The Flink Runner has been donated to Apache Beam. We will only provide small fixes here and move the main development to the Beam repository.
Please see the Flink Runner in the Beam repository.
Flink-Dataflow is a Runner for Google Dataflow (aka Apache Beam) which enables you to run Dataflow programs with Flink. It integrates seamlessly with the Dataflow API, allowing you to execute Dataflow programs in streaming or batch mode.
The Flink Dataflow Runner supports Event Time allowing you to analyze data with respect to its associated timestamp. It handles out-or-order and late-arriving elements. You may leverage the full power of the Dataflow windowing semantics like time-based, sliding, tumbling, or count windows. You may build session windows which allow you to keep track of events associated with each other.
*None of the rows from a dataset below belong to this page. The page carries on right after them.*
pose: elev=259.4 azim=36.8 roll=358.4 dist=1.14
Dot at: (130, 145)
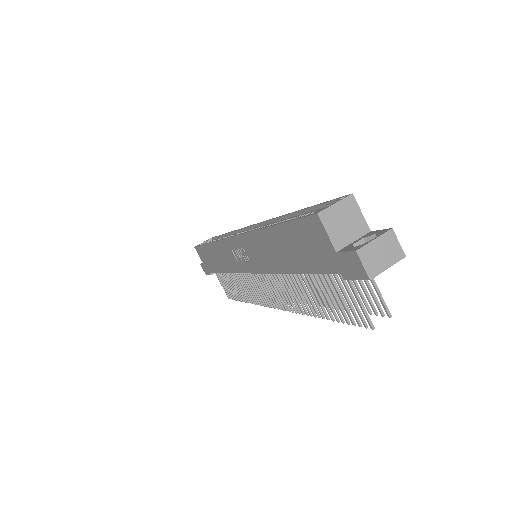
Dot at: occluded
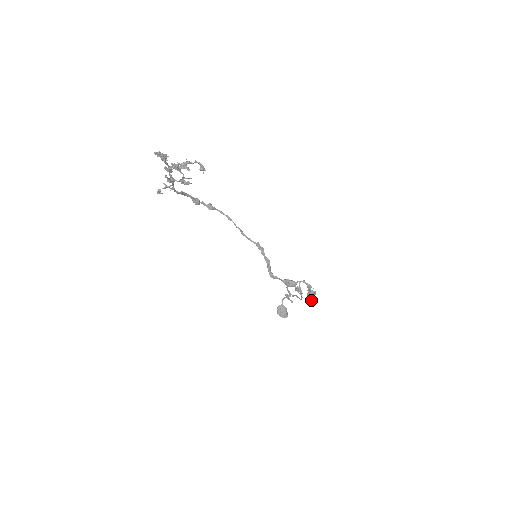
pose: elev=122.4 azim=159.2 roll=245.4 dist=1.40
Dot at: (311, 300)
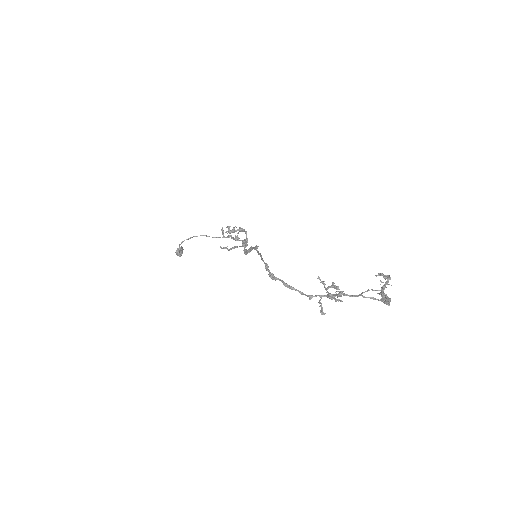
Dot at: (223, 232)
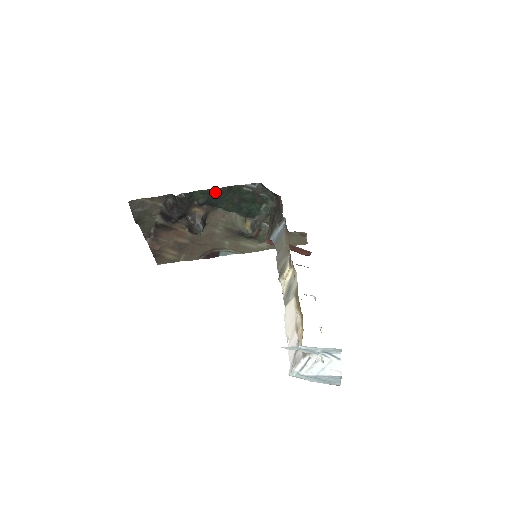
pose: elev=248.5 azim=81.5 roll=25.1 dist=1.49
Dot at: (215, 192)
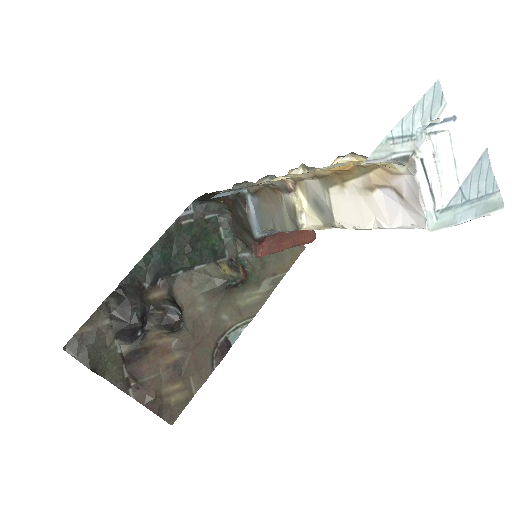
Dot at: (156, 253)
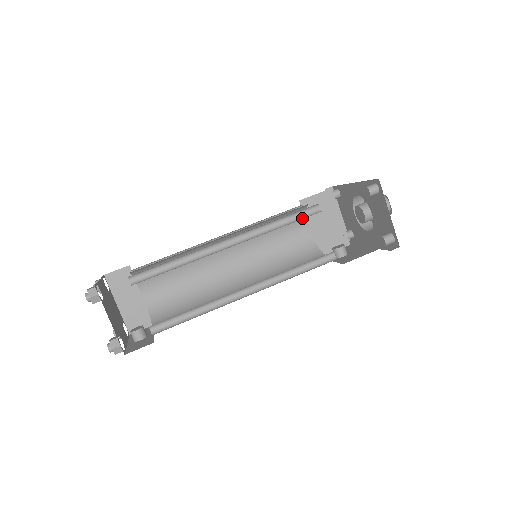
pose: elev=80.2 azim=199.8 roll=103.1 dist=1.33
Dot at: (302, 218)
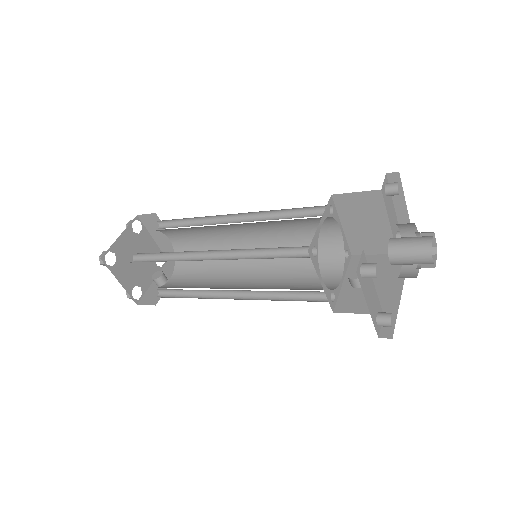
Dot at: (292, 254)
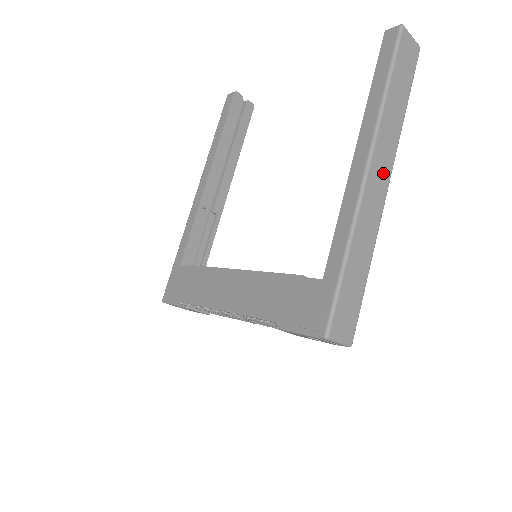
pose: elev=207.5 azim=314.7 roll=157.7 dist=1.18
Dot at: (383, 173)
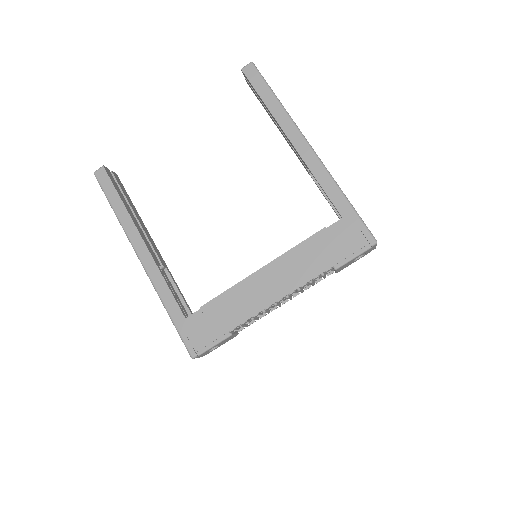
Dot at: occluded
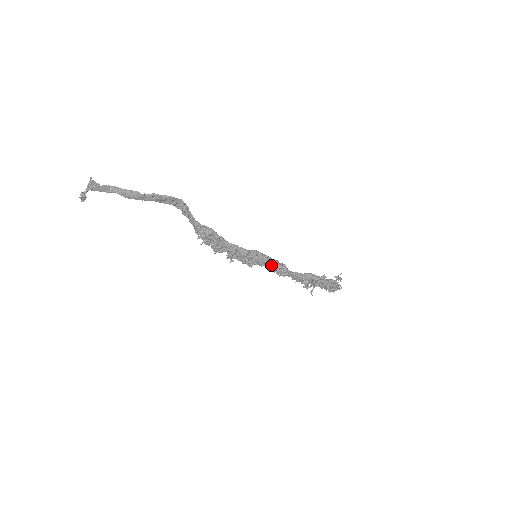
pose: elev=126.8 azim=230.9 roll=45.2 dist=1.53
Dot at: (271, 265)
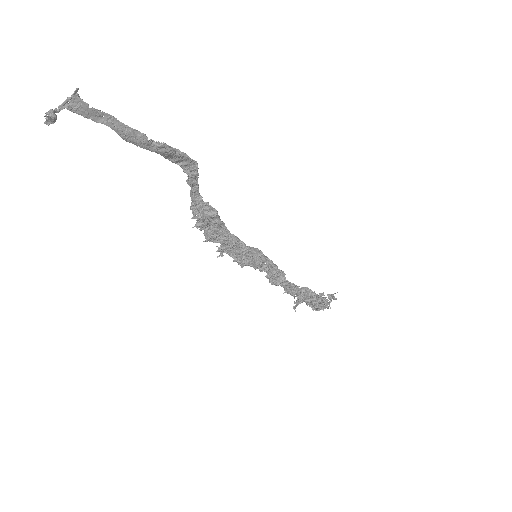
Dot at: (268, 270)
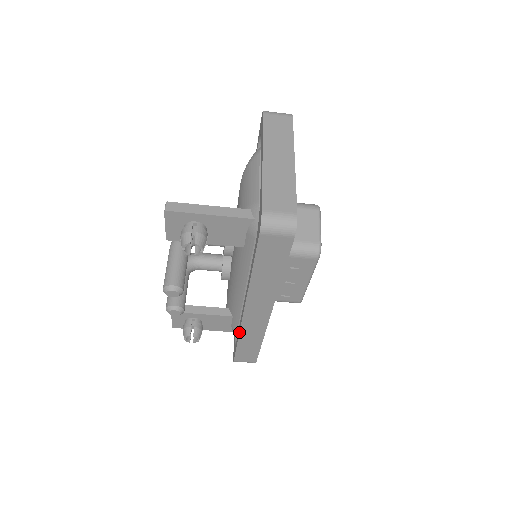
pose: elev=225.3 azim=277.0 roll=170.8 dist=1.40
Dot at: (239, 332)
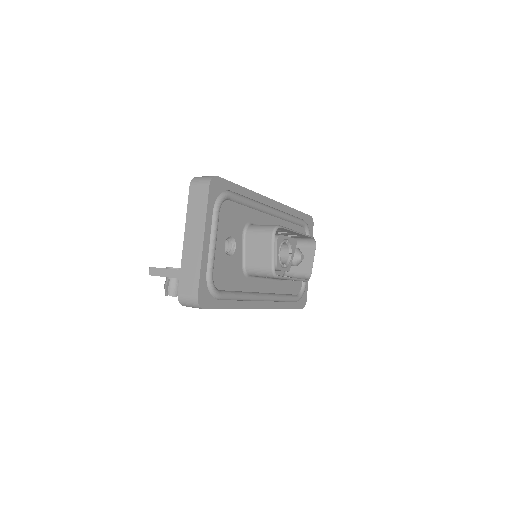
Dot at: occluded
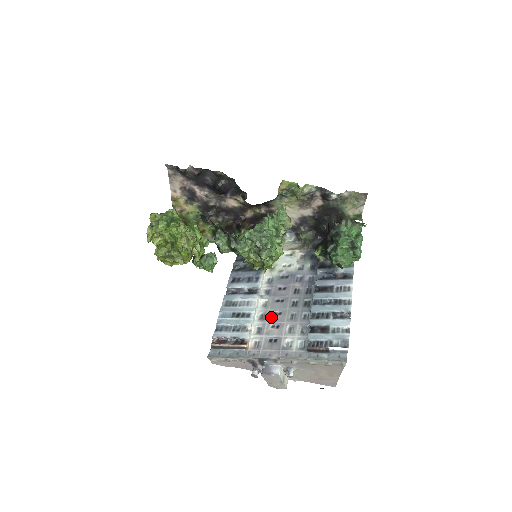
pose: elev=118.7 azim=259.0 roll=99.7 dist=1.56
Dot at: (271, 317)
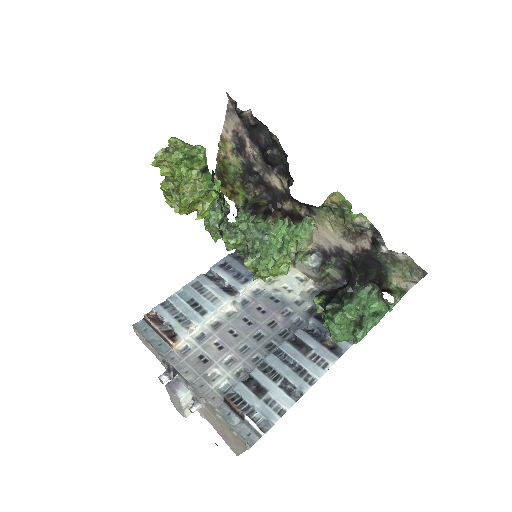
Dot at: (224, 332)
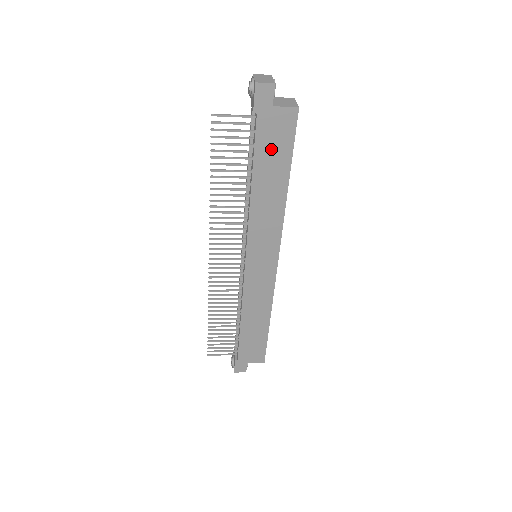
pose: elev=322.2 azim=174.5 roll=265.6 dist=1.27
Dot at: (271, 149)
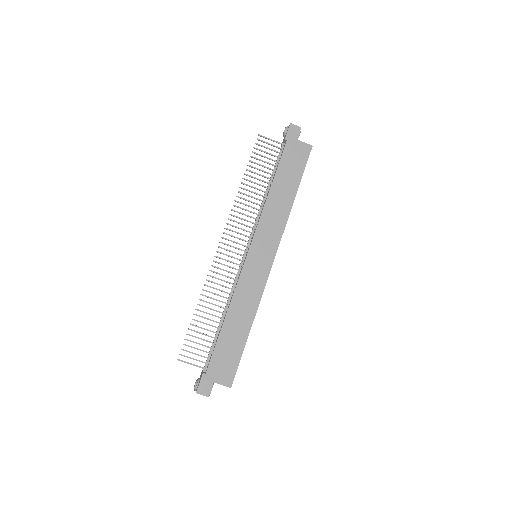
Dot at: (290, 166)
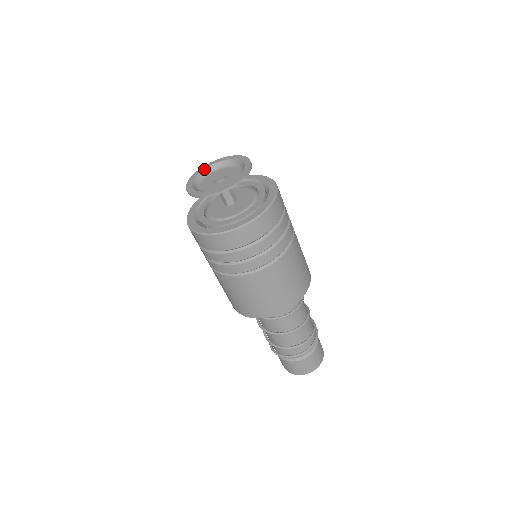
The program's state is persisted by Apache Flink. You may re-run and resume your program upon failure or if you decide to continue computation at a later time.
Build your own data ingestion or digestion using the source/sink interface. Re-use Flink's sources and sinks or use the provided support for Apache Kafka.
To execute a Dataflow program in streaming mode, just enable streaming in the PipelineOptions
:
options.setStreaming(true);
That's it. If you prefer batched execution, simply disable streaming mode.
Flink gives you out-of-core algorithms which operate on its managed memory to perform sorting, caching, and hash table operations. We have optimized operations like CoGroup to use Flink's optimized out-of-core implementation.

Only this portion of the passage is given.